A couple of years later, Dr. Guillotin was a member of a committee that was given the job of finding this more compassionate method. The committee decided to follow the example of the Halifax Gibbet and the Scottish Maiden.

 

According to crimemuseum.org, Dr. Guillotin “drew a rendering of a machine that would behead a victim when a large blade was dropped quickly over the condemned person’s neck… His suggestion was rejected.”

 

Reign of Terror

However, public demand for painless executions saw the plans sent off to engineers for construction. The device was tested on cadavers before, on April 25, 1792, Nicholas-Jacques Pelletier, a highwayman, earned the distinction of being the first person executed by guillotine.

 

Then, the guillotine was put to use killing off the French aristocracy. For a nine-month period from September 1793, the French revolutionary government embarked on a campaign of terror designed to snuff out any hint of opposition to its policies.

 

Accurate records were not kept, but upwards of 16,000 people are believed to have had a date with the guillotine during this period, including, depicted here, the Queen of France Marie-Antoinette. While many were nobles, thousands of ordinary people also came to a premature end.

 

Is the Guillotine Humane?

Aside from the debate about whether capital punishment itself is humane, the guillotine is said to be swift and painless, although that latter claim can never be proven.

 

Capitalpunishmentuk.org says “The person guillotined becomes unconscious very quickly and dies from shock and anoxia due to hemorrhage and loss of blood pressure within less than 60 seconds. It has often been reported that the eyes and mouths of people beheaded have shown signs of movement.”

 

Doctors say the victim is unconscious within two to five seconds.

 

Beheading still Employed today

The last execution by guillotine in France took place in 1977, but beheading is still used as a means of execution elsewhere.

 

In 2006, 35 men and four women were beheaded in Saudi Arabia, most of them in public. According to capitalpunishmentuk.org “2007 was the record year for executions with 153 men and three women executed...[while] 67 people were beheaded in 2009, including two women.”
 

Those about to face this horrible ordeal are given tranquilizers before being taken to a public square where a sheet is laid out on the ground.
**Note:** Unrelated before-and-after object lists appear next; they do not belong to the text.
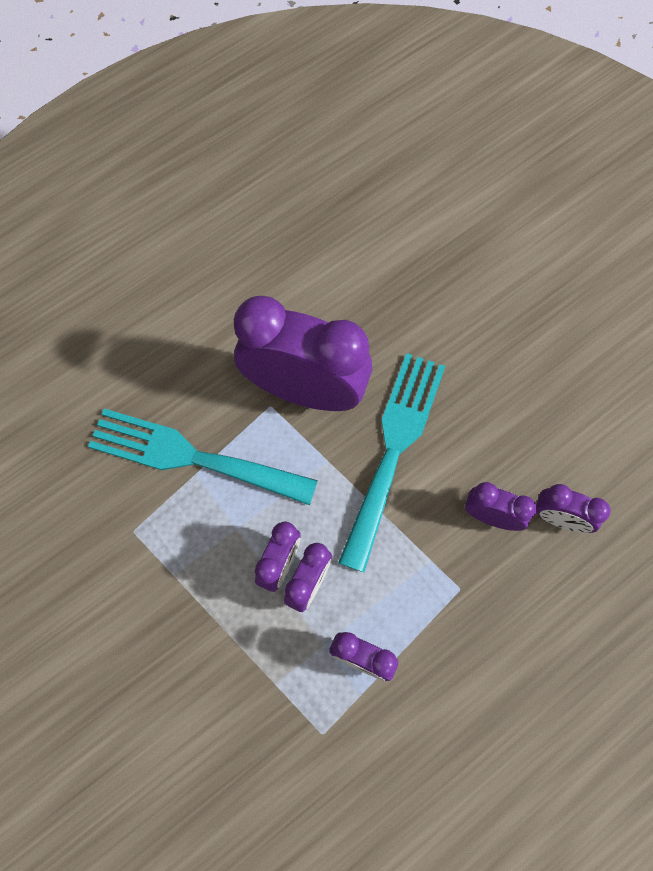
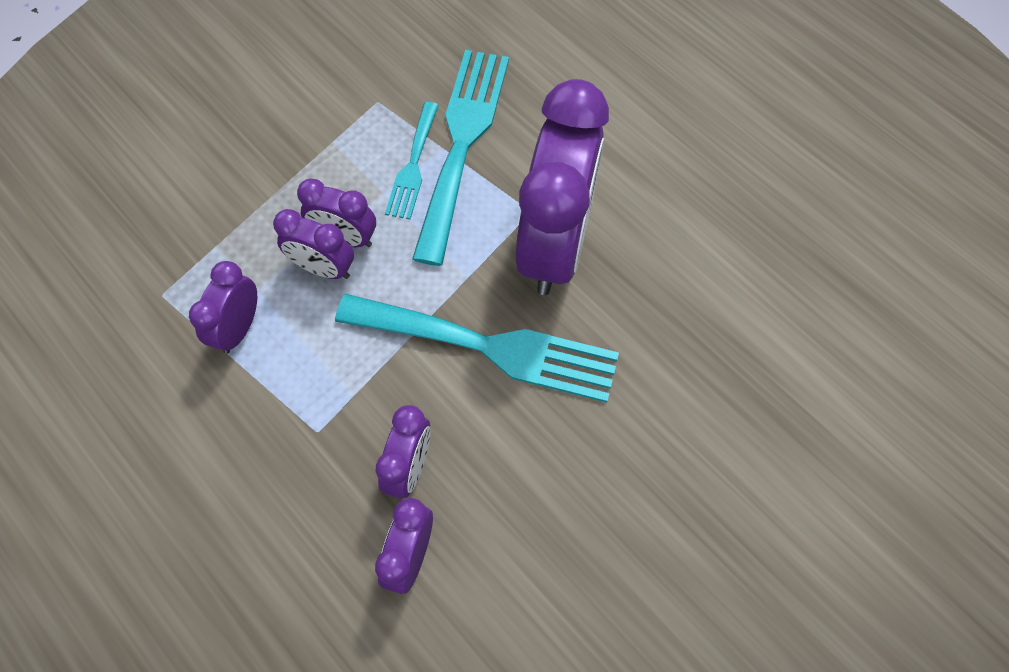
camera: 85 degrees right, 5 degrees down
(210, 501) = (413, 165): none -> turquoise fork

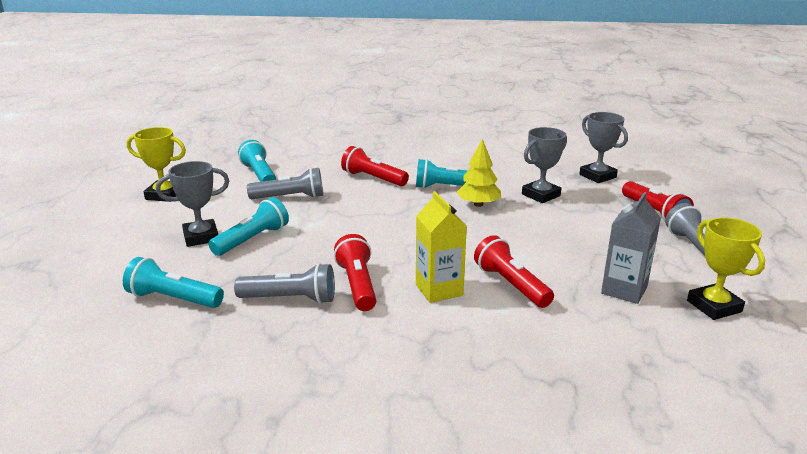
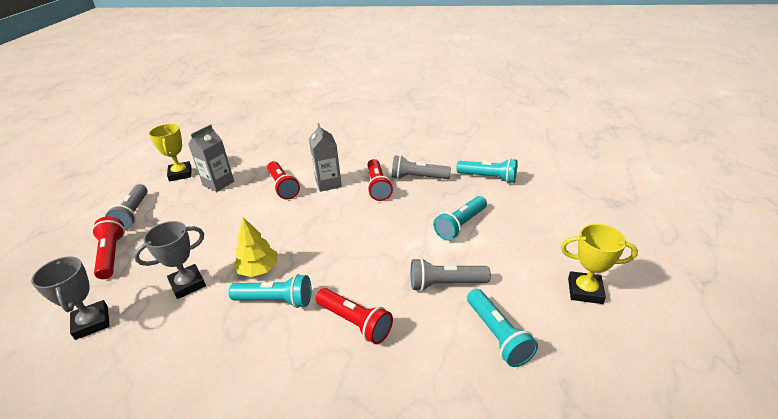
camera: 175 degrees left, 10 degrees up
(201, 237) = (504, 228): grey trophy -> none
(439, 290) = (328, 183): yellow carton -> grey carton

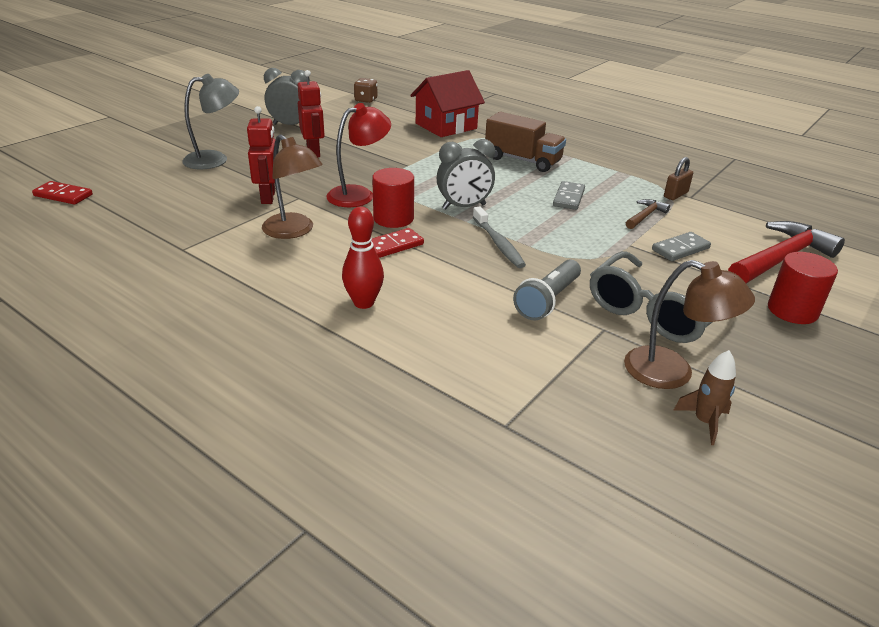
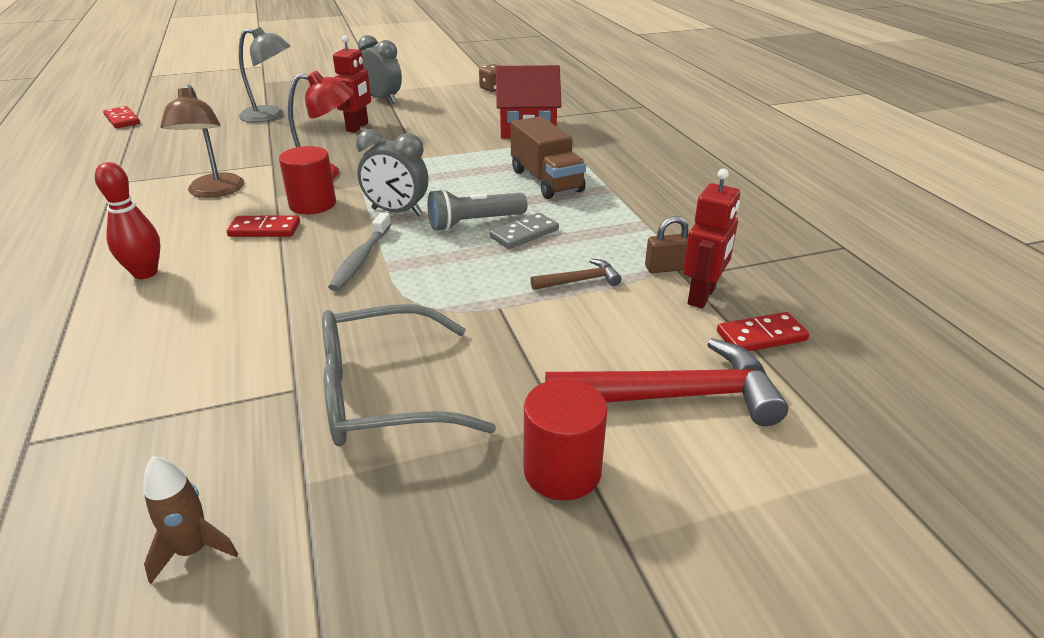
camera: 35 degrees right, 0 degrees up
(268, 197) = (250, 157): red robot -> red robot (702, 296)
(547, 300) = (297, 334): grey flashlight -> grey flashlight (474, 223)
(672, 373) = (270, 473): brown lamp -> none
(680, 249) = (552, 334): grey domino -> none
(770, 216) = (761, 336): none -> red domino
Capitalpunishmentuk.org writes that the condemned are “barefoot, with shackled feet and hands cuffed behind their back, the prisoner is led by a police officer to the centre of the sheet where they are made to kneel facing Mecca.”

 

The executioner loosens his muscles with a few practice swings of his sword before jabbing the prisoner “in the back with the tip of the blade, causing the person to raise their head. Then, with a single swing of the sword, the prisoner is decapitated.”
 

A doctor then sews the head back onto the body, which is wrapped in the sheet before burial in an unmarked grave.

 

In addition to murder and rape, executions in Saudi Arabia are carried out for homosexuality and denying the Muslim faith, among other things.

 

A Westerner who watched one of seven beheadings in Jeddah in April 1995 said: “With a flick of the wrist, the executioner chopped off the head of the first guy with a long sword. It was very quick.”

 

Another witness said “I thought it would be like a scene from public executions in medieval Europe, but it wasn’t. It was respectful and the crowd was silent. They were not there to humiliate the criminals.”

 

© Canada and the World, November 2010

All rights reserved

 

IT MAY NOT

BE THAT QUICK

 

In 1905, a French doctor decided to try to establish how quickly death occurred in someone who was guillotined.

 

A convicted murderer, Henri Languille was executed in the early morning of June 28. Dr. Jacques Beaurieux then performed some experiments on the severed head.

 

"Here, then, is what I was able to note immediately after the decapitation: the eyelids and lips of the guillotined man worked in irregularly rhythmic contractions for about five or six seconds...

 

"I waited for several seconds. The spasmodic movements ceased. The face relaxed, the lids half closed on the eyeballs...It was then that I called in a strong, sharp voice: ‘Languille!’ I saw the eyelids slowly lift up, without any spasmodic contractions...but with an even movement, quite distinct and normal, such as happens in everyday life, with people awakened or torn from their thoughts.

 

“Next Languille’s eyes very definitely fixed themselves on mine and the pupils focused themselves. I was not, then, dealing with the sort of vague dull look without any expression, that can be observed any day in dying people to whom one speaks: I was dealing with undeniably living eyes which were looking at me.

 

"After several seconds, the eyelids closed again, slowly and evenly, and the head took on the same appearance as it had had before I called out.

 

"It was at that point that I called out again and, once more, without any spasm, slowly, the eyelids lifted and undeniably living eyes fixed themselves on mine with perhaps even more penetration than the first time. There was a further closing of the eyelids, but now less complete. I attempted the effect of a third call; there was one further movement - and the eyes took on the glazed look which they have in the dead.

 

"I have just recounted to you with rigorous exactness what I was able to observe. The whole thing had lasted twenty-five to thirty seconds."

 

 

The guillotine has been used Algeria, Belgium, Germany, Greece, Italy, Switzerland, Tunisia, and Vietnam.

 

The Swedish government bought a guillotine from France in 1903, but it used only once to execute Johan Ander in November 1910. He was the last person executed in Sweden.

 

It is not used anywhere today.

 

 

Saudi executioners get plenty of practice and so are skilled and able to do their job with a minimum of distress to the condemned person.

It was not so in England in the Middle Ages, when the job was usually done by the regular hangman. Beheading being reserved for the nobility, English executioners got little experience in wielding the axe, which often led to unfortunate outcomes.

 

It took three blows to remove Mary Queen of Scot’s head at Fotheringhay Castle in 1587.